#### WHAT IS BEING ASKED:
Collect every line of the records that contains the string "slice", matching case exactly.

#### EXERCISE MATERIAL:

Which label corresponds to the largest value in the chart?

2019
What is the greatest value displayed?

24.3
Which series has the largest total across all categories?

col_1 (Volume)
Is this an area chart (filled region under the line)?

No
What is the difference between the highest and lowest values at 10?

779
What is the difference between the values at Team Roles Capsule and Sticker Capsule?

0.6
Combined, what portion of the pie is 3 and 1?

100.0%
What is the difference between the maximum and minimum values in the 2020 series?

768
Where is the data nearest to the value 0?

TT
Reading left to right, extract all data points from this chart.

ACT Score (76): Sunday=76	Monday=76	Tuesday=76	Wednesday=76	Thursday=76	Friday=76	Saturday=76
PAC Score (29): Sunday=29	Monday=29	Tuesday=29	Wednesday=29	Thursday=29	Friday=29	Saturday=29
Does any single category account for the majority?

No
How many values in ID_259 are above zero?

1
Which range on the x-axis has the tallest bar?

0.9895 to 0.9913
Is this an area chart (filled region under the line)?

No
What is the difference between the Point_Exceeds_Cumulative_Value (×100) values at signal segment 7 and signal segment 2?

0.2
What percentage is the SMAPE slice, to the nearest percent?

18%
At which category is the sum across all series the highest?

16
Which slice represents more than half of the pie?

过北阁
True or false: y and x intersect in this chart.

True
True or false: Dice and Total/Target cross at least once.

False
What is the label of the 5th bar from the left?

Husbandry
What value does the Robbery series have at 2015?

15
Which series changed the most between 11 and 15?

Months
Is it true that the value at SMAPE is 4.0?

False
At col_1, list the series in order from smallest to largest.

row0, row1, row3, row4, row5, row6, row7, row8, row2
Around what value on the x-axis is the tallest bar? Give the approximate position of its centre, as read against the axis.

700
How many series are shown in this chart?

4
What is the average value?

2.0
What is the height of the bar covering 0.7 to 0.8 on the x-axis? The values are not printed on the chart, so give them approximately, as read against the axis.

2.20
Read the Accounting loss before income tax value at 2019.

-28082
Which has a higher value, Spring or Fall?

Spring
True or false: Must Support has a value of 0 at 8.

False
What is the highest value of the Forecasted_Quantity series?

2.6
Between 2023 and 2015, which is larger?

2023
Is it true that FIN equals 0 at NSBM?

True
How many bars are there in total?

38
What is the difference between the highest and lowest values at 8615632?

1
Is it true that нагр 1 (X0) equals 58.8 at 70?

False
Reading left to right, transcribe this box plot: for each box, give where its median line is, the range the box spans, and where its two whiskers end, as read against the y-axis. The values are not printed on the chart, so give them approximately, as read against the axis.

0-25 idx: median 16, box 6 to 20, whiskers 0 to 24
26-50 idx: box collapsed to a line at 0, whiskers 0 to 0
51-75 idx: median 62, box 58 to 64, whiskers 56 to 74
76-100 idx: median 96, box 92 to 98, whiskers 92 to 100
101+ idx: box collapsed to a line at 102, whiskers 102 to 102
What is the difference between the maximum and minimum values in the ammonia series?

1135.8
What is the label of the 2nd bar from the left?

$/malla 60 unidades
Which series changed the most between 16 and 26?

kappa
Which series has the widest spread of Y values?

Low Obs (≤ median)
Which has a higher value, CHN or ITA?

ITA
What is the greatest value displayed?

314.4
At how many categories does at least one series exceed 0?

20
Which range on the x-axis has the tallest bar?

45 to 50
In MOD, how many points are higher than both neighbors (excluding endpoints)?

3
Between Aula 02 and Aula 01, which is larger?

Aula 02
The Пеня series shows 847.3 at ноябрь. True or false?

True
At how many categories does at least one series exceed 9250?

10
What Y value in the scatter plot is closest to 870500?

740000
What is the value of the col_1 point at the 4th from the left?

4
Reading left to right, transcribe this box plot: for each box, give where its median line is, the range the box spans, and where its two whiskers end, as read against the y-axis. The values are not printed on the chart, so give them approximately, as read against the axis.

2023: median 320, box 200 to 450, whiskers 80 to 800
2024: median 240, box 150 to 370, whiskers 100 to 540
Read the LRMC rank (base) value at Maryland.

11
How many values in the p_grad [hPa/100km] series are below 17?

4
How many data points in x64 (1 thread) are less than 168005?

#### COMPLETED EXERCISE:
What percentage is the SMAPE slice, to the nearest percent?
Which slice represents more than half of the pie?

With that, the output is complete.